Produjo una verdadera revolución la entrada de Cecilia en la casa de las Recogidas. Su juventud, su belleza, sus lamentos, sus lágrimas, los motivos mismos de su prisión, <supuestos hechizos empleados para seducir a un joven blanco de familia millonaria de la Habana,> todo concurrió para inspirar curiosidad, simpatía o admiración en las mujeres de varios colores y condiciones que cumplían términos más o menos largos de condena.
El guardador se encontraba haciendo su ronda y en uno de esos momentos se le apareció María de Regla, con achaque de venderle frutas del tiempo y conservas; negocio en que se ocupaba entonces. El hombre no queria comprar ni enredarse en una conversación que podia distraerle de sus agridulces pensamientos. Pero no por eso desistió de su propósito la vendedora.
Cecilia era y ha sido siempre de él a pesar de la tenaz oposición de su padre. Al haber pagado tan alta suma de dinero, pudo al fin liberar a Cecilia y de la prisión la condujo a la casa que había alquilado en la calle de las Damas, ofreciéndole a Cecilia para su cuidado a María de Regla. No parecía que hubiese hombre más feliz sobre la faz de la tierra. Aún cuando todo esto se ejecutó con entera reserva de Don Cándido, nada ocultó Leonardo de doña Rosa.

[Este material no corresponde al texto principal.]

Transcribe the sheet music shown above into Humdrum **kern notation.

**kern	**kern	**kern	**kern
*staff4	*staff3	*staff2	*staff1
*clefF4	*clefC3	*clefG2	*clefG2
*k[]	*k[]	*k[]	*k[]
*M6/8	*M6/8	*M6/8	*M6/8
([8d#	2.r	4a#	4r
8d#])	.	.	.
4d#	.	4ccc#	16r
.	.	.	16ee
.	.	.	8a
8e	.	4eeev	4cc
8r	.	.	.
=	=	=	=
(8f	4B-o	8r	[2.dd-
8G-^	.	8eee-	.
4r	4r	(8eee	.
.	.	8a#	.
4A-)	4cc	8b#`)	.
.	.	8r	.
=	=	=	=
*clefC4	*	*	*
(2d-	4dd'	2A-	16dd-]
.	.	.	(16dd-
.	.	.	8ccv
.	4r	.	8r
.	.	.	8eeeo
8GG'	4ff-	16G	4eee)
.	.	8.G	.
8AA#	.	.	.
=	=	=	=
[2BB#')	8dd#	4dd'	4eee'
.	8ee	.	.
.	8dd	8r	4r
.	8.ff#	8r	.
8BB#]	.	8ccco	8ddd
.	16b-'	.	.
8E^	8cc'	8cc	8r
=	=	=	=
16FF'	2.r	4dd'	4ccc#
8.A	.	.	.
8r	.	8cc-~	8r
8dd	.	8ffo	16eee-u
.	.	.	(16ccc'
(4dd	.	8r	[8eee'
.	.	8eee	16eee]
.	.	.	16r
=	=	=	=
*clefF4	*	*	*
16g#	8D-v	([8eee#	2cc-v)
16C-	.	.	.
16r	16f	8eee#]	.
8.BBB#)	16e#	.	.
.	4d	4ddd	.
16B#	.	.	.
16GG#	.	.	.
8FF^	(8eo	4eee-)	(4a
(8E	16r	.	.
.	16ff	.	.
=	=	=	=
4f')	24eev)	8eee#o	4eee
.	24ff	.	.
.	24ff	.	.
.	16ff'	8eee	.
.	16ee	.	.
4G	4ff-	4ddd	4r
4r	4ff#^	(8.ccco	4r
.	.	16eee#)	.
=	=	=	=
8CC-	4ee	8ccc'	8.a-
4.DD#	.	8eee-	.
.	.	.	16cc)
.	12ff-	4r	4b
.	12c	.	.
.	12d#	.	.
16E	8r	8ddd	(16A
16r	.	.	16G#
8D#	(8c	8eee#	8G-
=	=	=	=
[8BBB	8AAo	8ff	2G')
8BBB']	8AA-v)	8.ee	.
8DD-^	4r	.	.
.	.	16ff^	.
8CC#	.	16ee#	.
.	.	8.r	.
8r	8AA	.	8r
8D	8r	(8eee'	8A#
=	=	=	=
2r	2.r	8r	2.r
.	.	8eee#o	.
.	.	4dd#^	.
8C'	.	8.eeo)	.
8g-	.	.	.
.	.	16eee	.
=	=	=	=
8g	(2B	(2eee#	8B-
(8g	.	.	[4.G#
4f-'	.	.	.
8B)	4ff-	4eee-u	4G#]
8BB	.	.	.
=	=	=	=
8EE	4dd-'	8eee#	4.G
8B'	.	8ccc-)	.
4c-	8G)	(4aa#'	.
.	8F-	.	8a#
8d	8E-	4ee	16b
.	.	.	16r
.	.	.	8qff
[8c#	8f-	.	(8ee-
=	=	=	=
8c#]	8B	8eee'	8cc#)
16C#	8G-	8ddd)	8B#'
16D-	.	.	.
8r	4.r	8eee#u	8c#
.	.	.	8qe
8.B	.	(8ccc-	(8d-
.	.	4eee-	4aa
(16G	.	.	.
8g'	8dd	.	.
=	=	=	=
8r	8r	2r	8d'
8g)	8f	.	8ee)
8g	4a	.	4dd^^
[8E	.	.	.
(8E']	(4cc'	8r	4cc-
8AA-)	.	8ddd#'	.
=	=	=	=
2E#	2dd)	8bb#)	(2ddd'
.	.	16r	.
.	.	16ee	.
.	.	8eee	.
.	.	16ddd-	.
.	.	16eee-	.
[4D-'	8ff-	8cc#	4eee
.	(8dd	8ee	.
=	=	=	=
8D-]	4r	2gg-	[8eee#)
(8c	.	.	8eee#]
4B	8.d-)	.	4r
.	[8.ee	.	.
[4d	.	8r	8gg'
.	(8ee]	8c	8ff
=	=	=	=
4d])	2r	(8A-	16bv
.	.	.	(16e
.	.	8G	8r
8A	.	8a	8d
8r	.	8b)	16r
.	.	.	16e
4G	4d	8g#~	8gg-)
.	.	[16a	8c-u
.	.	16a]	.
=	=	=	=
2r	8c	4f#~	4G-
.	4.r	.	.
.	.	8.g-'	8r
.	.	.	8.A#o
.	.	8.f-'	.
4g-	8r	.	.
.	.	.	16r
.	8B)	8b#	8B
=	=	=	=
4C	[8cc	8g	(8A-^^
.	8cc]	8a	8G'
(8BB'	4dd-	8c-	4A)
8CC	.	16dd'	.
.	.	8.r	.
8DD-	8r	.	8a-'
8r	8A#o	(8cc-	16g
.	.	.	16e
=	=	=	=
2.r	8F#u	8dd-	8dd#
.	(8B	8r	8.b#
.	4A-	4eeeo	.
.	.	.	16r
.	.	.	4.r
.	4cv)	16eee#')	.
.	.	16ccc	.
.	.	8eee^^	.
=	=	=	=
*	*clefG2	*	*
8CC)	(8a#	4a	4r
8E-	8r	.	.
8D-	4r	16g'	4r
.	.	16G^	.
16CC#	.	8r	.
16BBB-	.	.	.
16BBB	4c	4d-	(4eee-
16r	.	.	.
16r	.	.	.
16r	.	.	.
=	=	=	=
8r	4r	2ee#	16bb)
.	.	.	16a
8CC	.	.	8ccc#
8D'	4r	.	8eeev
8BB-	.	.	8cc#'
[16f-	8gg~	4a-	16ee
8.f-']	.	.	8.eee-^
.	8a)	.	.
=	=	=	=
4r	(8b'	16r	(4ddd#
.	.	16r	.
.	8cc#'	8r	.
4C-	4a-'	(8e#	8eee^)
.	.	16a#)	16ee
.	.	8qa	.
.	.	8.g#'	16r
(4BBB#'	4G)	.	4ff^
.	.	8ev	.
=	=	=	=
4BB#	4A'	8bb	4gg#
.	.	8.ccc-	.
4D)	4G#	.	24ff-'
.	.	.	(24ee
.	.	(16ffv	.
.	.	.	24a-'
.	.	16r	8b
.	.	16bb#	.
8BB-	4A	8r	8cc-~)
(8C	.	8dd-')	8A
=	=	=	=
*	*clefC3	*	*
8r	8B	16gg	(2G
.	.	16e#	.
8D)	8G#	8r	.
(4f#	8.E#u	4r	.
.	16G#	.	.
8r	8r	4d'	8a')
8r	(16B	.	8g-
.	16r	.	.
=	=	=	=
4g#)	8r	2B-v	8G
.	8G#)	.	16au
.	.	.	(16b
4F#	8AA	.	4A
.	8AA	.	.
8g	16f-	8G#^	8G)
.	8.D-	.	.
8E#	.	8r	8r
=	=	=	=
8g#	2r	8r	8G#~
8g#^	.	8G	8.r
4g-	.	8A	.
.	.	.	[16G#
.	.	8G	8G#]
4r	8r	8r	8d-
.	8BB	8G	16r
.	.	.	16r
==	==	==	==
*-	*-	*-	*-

Volando pasaba el tiempo con inconcebible rapidez. A fines de Agosto tuvo Cecilia una hermosa niña, suceso que, lejos de alegrar a Leonardo, parece que sólo le hizo sentir todo el peso de la grave responsabilidad que se había echado encima en un momento de amoroso arrebato.
No faltó quien comunicara a Cecilia la nueva del próximo enlace de su amante con Isabel Gomez. Renunciamos a pintar el tumulto de pasiones que despertó en el pecho de la orgullosa y vengativa, mulata. Basta decir, que la oveja de hecho se transformó en leona.
Inútil advertencia. El músico ya había doblado la esquina de la calle de las Damas. Ardían numerosos cirios y bujías en el altar mayor de la iglesia del Santo Angel Custodio. Algunas personas se veían de pié, apoyadas en el pretil de la ancha meseta en que terminan las dos escalinatas de piedra. Por la que mira a la calle de Compostela subía un grupo numeroso de señoras y caballeros, cuyos carruajes quedaban abajo.
Lejos de aplacar a doña Rosa el convencimiento, de que Cecilia Valdés era hija adúltera de su marido y media hermana por ende de su desgraciado hijo, eso mismo pareció encenderla en ira y en el deseo desapoderado de venganza. Persiguió, pues, a la muchacha con verdadero encarnizamiento y no le fue difícil hacer que la condenaran como cómplice en el asesinato de Leonardo, a un año de encierro en el hospital de Paula. Por estos caminos llegaron a reconocerse y abrazarse la hija y la madre; habiendo ésta recobrado el juicio, como suelen los locos, pocos momentos antes de que su espíritu abandonase la mísera envoltura humana.
Por lo que hace a Isabel Gomez, desengañada de que no encontraría la dicha ni la quietud del alma en la sociedad dentro de la cual le tocó nacer, se retiró al convento de las monjas Teresas ó Carmelitas y allí profesó al cabo de un año de noviciado.